Federal law says that agents must "minimize the interception of communications not otherwise subject to interception" and keep the supervising judge informed of what's happening. Minimization is designed to provide at least a modicum of privacy by limiting police eavesdropping on innocuous conversations.
"The question that's interesting...is whether this is illegal, whether it's constitutional. Is Congress even aware they're doing this?"
--Paul Ohm, law professor
University of Colorado at Boulder
Prosecutors routinely hold presurveillance "minimization meetings" with investigators to discuss ground rules. Common investigatory rules permit agents to listen in on a phone call for two minutes at a time, with at least one minute elapsing between the spot-monitoring sessions.
That section of federal law mentions only real-time interception--and does not explicitly authorize the creation of a database with information on thousands of innocent targets.

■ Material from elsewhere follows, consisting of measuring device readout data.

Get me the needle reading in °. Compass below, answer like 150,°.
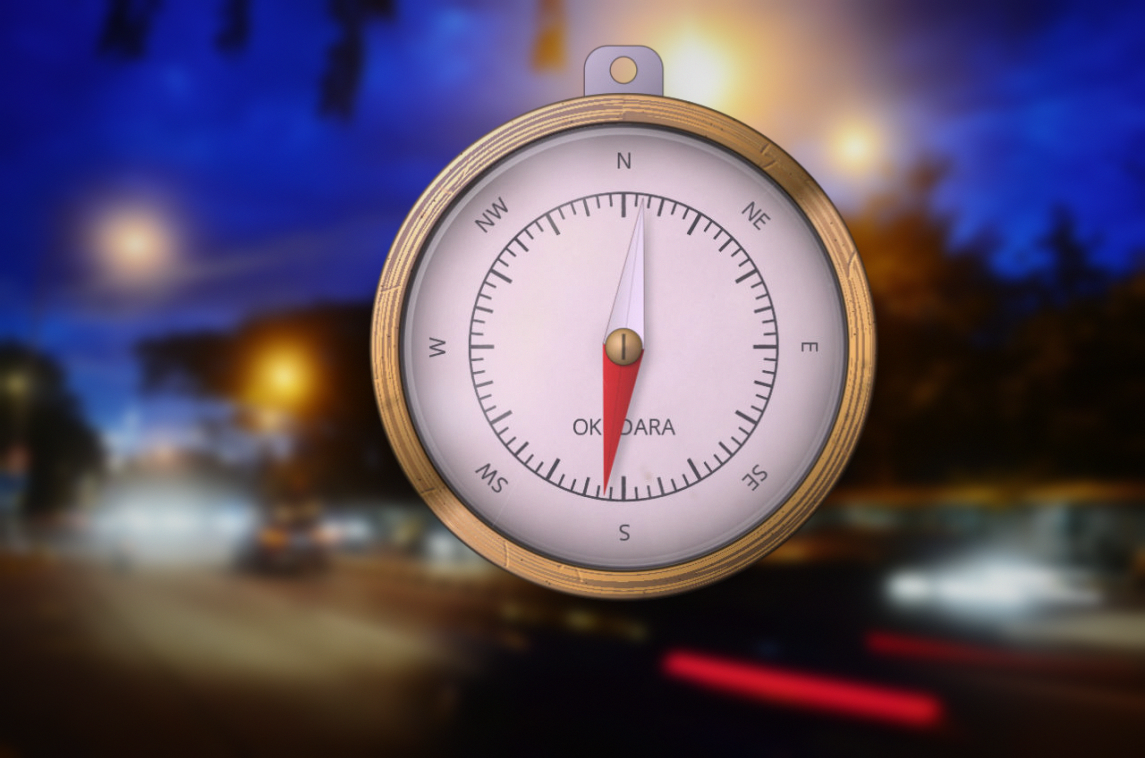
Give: 187.5,°
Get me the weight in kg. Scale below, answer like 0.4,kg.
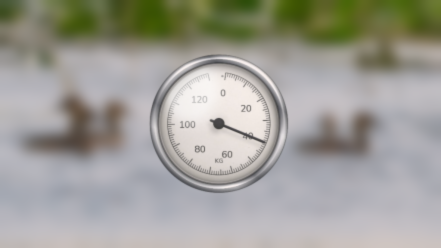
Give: 40,kg
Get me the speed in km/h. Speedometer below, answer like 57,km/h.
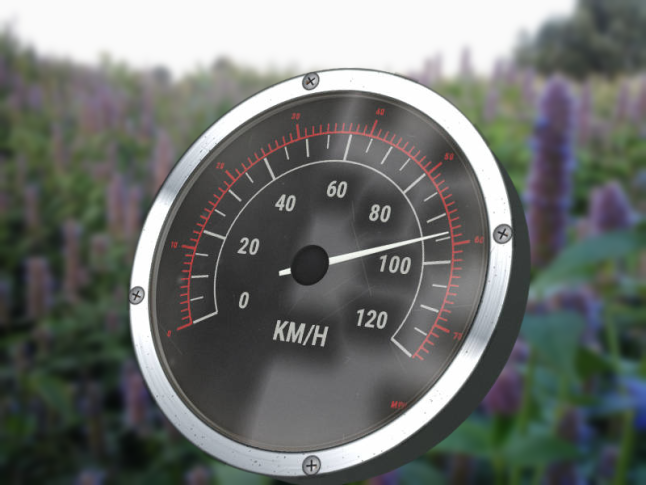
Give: 95,km/h
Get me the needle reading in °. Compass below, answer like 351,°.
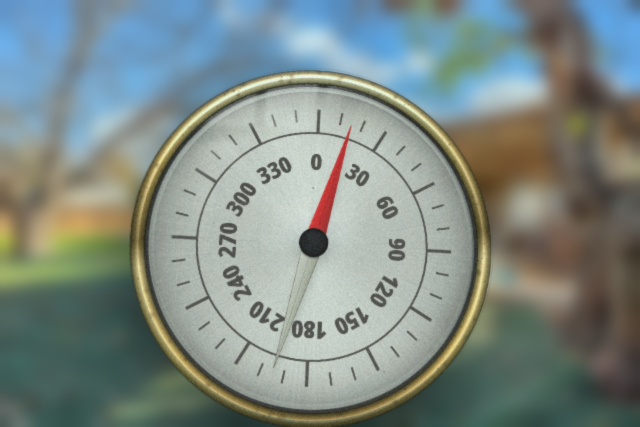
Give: 15,°
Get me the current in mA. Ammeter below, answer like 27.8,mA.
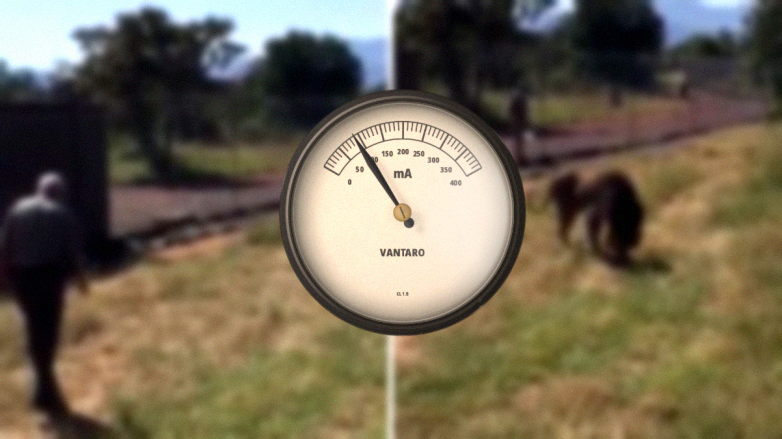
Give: 90,mA
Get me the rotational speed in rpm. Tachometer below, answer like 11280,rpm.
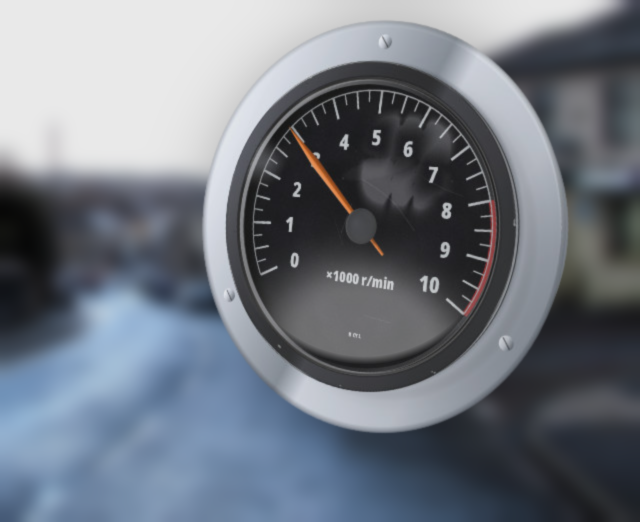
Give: 3000,rpm
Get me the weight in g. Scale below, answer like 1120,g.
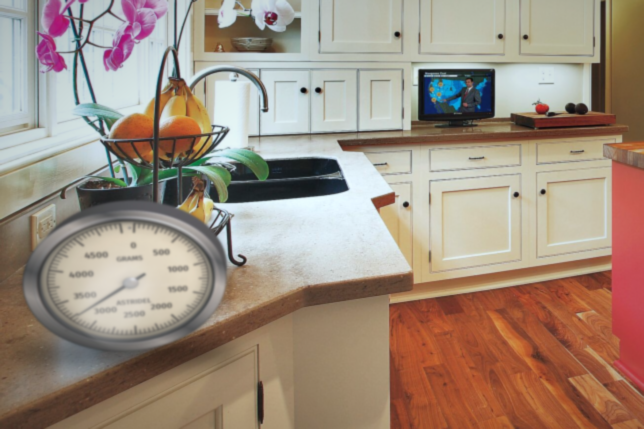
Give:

But a nearby sentence adds: "In the event the intercepted communication is in a code or foreign language, and an expert in that foreign language or code is not reasonably available during the interception period, minimization may be accomplished as soon as practicable after such interception."
Downing, the assistant deputy chief at the Justice Department's computer crime section, pointed to that language on Friday. Because digital communications amount to a foreign language or code, he said, federal agents are legally permitted to record everything and sort through it later. (Downing stressed that he was not speaking on behalf of the Justice Department.)
"Take a look at the legislative history from the mid '90s," Downing said. "It's pretty clear from that that Congress very much intended it to apply to electronic types of wiretapping."
EFF's Bankston disagrees. He said that the FBI is "collecting and apparently storing indefinitely the communications of thousands--if not hundreds of thousands--of innocent Americans in violation of the Wiretap Act and the 4th Amendment to the Constitution."
Marc Rotenberg, director of the Electronic Privacy Information Center in Washington, D.C., said a reasonable approach would be to require that federal agents only receive information that's explicitly permitted by the court order. "The obligation should be on both the (Internet provider) and the government to make sure that only the information responsive to the warrant is disclosed to the government," he said.
Courts have been wrestling with minimization requirements for over a generation. In a 1978 Supreme Court decision, Scott v. United States, the justices upheld police wiretaps of people suspected of selling illegal drugs.
But in his majority opinion, Justice William Rehnquist said that broad monitoring to nab one suspect might go too far. "If the agents are permitted to tap a public telephone because one individual is thought to be placing bets over the phone, substantial doubts as to minimization may arise if the agents listen to every call which goes out over that phone regardless of who places the call," he wrote.
Another unanswered question is whether a database of recorded Internet communications can legally be mined for information about unrelated criminal offenses such as drug use, copyright infringement or tax crimes. One 1978 case, U.S. v. Pine, said that investigators could continue to listen in on a telephone line when other illegal activities--not specified in the original wiretap order--were being discussed. Those discussions could then be used against a defendant in a criminal prosecution.
Ohm, the former Justice Department attorney who presented a paper on the Fourth Amendment, said he has doubts about the constitutionality of full-pipe recording. "The question that's interesting, although I don't know whether it's so clear, is whether this is illegal, whether it's constitutional," he said. "Is Congress even aware they're doing this? I don't know the answers."